No one should be forced to wait on tenterhooks to find out what hours the company rota has them working over the next week or month. And there’s worse: the 160,000 workers in the care industry, many of them nurses, are effectively subsidising the public purse when they drive from one patient to the next; they are only paid for the time they actually spend with clients.

But for all their flaws, the contracts have their supporters, as shown by a survey last year that found workers using zero-hours contracts to be at least as happy as those on full-time arrangements. Some of these contented workers might even be in Liverpool, working for the security firm Labour has employed for the conference: Crawley-based OCS uses zero-hours contracts, though, it argues, only for one-off events.

The same problem applies to any discussion of young people in relation to housing. The young are not a class or a homogenous group, defeating the simplistic Corbynite view of the world.

Right-to-buy is a classic example. Tens of thousands of people in the lowest socioeconomic groups have cashed in on a 30-year property boom. Even though house prices have soared, their gain might be relatively modest. But they have a stake: and their home could easily be worth more than the £325,000 inheritance tax threshold. That’s why George Osborne promised to raise the threshold on a couple’s wealth to £1m by the end of the parliament. It’s why housing associations are now under pressure to offload even more homes at a discount.

Another element of the property craze is the way many ordinary people have jumped on the buy-to-let bandwagon and built modest portfolios of homes for rent. And they will have felt vindicated after Bank of England chief economist Andy Haldane said recently that property was a better investment for retirement than a pension.
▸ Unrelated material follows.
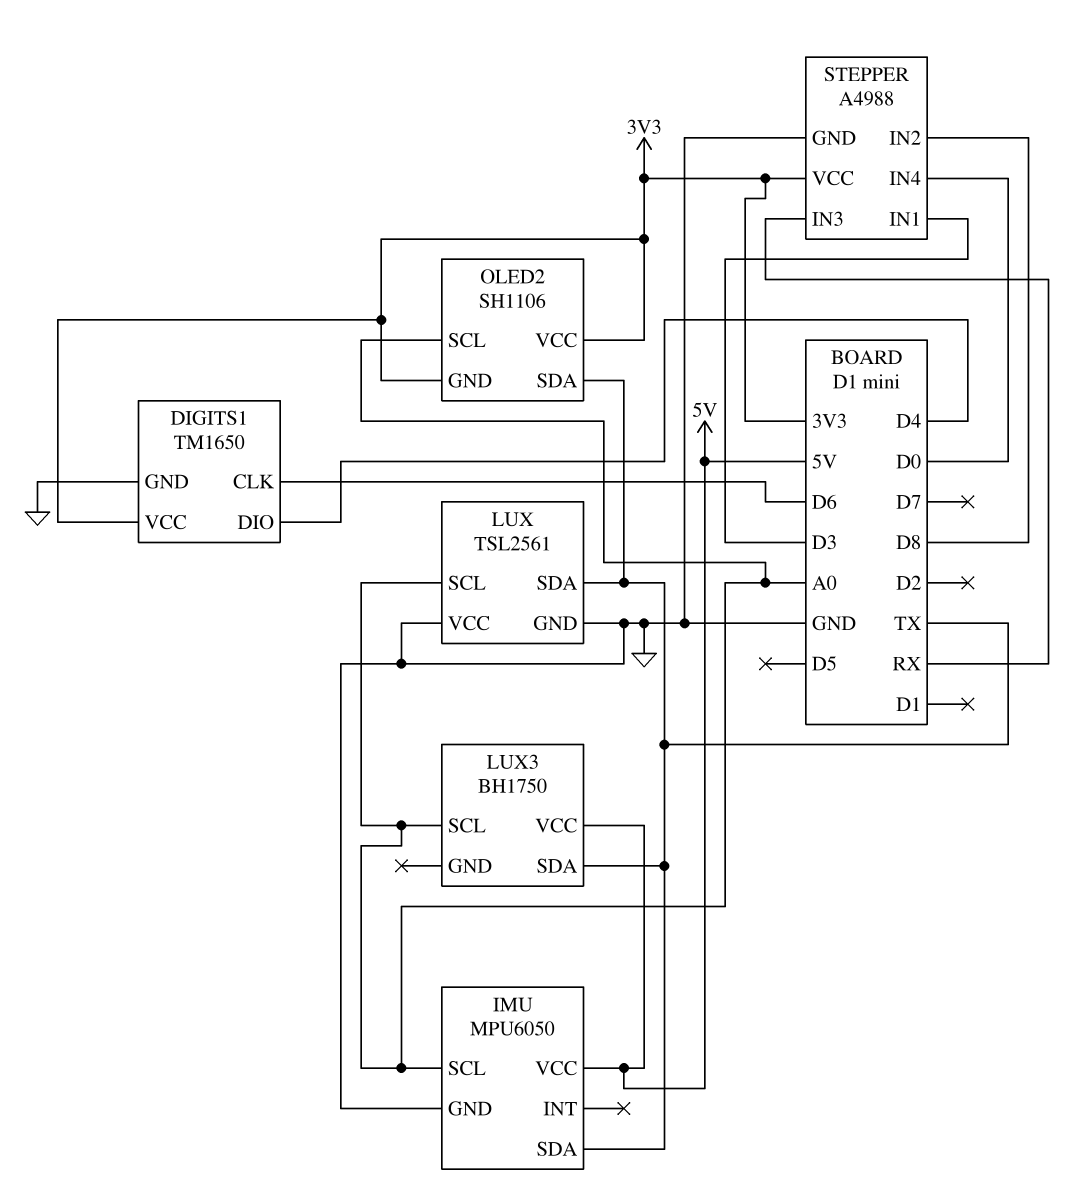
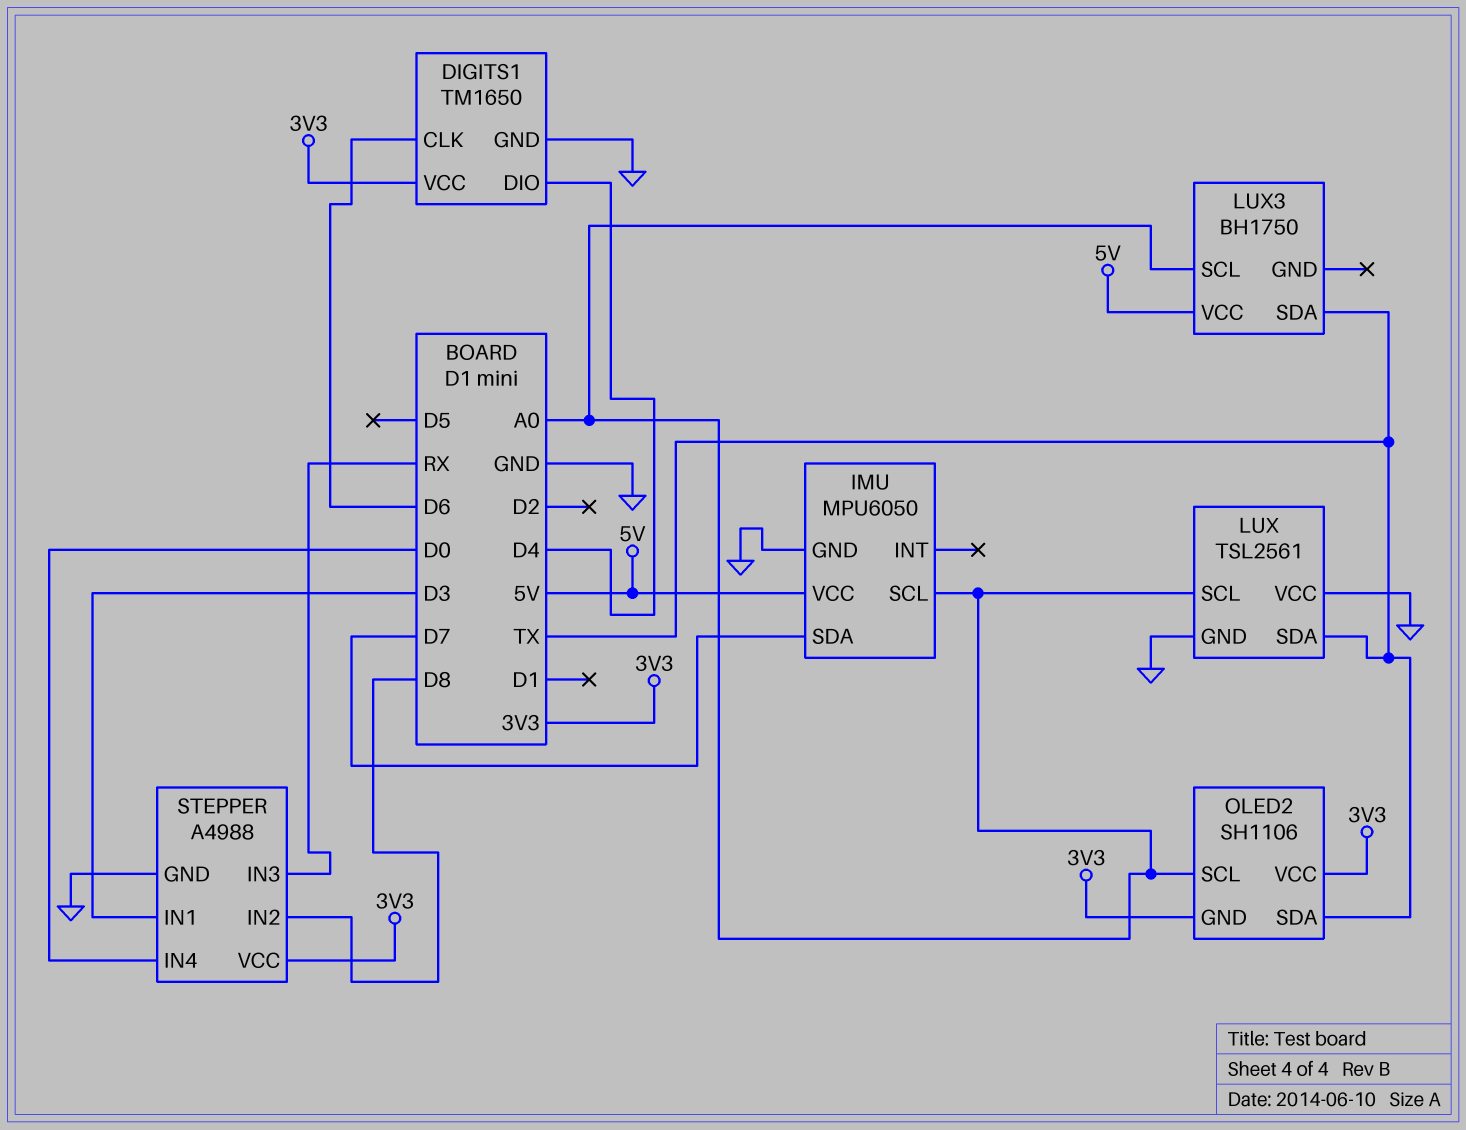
IMU pin SDA: TX -> D7

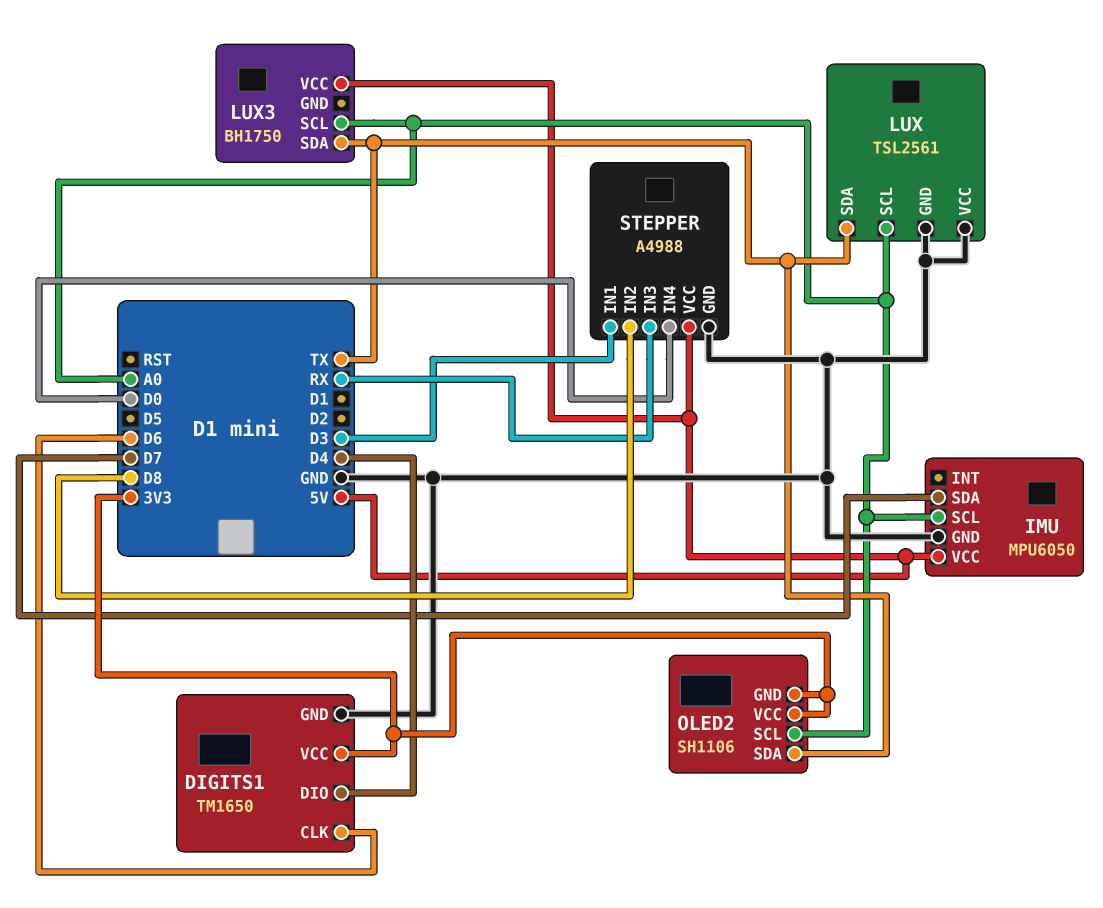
STEPPER pin VCC: 3V3 -> 5V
Is it any wonder that one of the Tory government’s first acts was to push through a finance bill that cut the rate of capital gains tax? Since April the level of CGT that applies to property sales has dropped from 28% to 20%. Buy-to-letters have always been lightly taxed. Now it’s a bad joke.

It would be easy to believe that this 1.4-million-strong group of rentiers are all baby boomers and that the average young McDonald’s worker is light-years away from grabbing a slice of the action. But that would only be true if we failed to include the cascade of property wealth tumbling like a waterfall through the population. Homes are a cash machine for people during their working lives and a savings vehicle that often pays out to the next generation when they die. It’s a disaster for the health of the economy, but a deeply embedded reality.

Pensions have also muddied the waters. While it is true that the younger generation is missing out on the bountiful final-salary schemes enjoyed by so many baby boomers, this cash is not just spent by the over-65s on Viking river cruises. Parents and grandparents are increasingly supplementing student incomes and paying for deposits on student flats – especially since Osborne relaxed the rules on access to retirement funds.

For Labour and those like myself who have campaigned on behalf of young people, the millennials’ plight is obvious. But there needs to be a recognition that large sections of them have embraced the flexibility on offer from employers and that, in a wealthy economy like the UK, wealth extraction is an easier option than working in a PAYE job.

The Tories, for all their bluster about industrial strategy and rewarding work, are busy cutting the tax on wealth for a reason. For young and old alike, it is the lifeline they seek: and without a secure alternative, they are not going to give it up.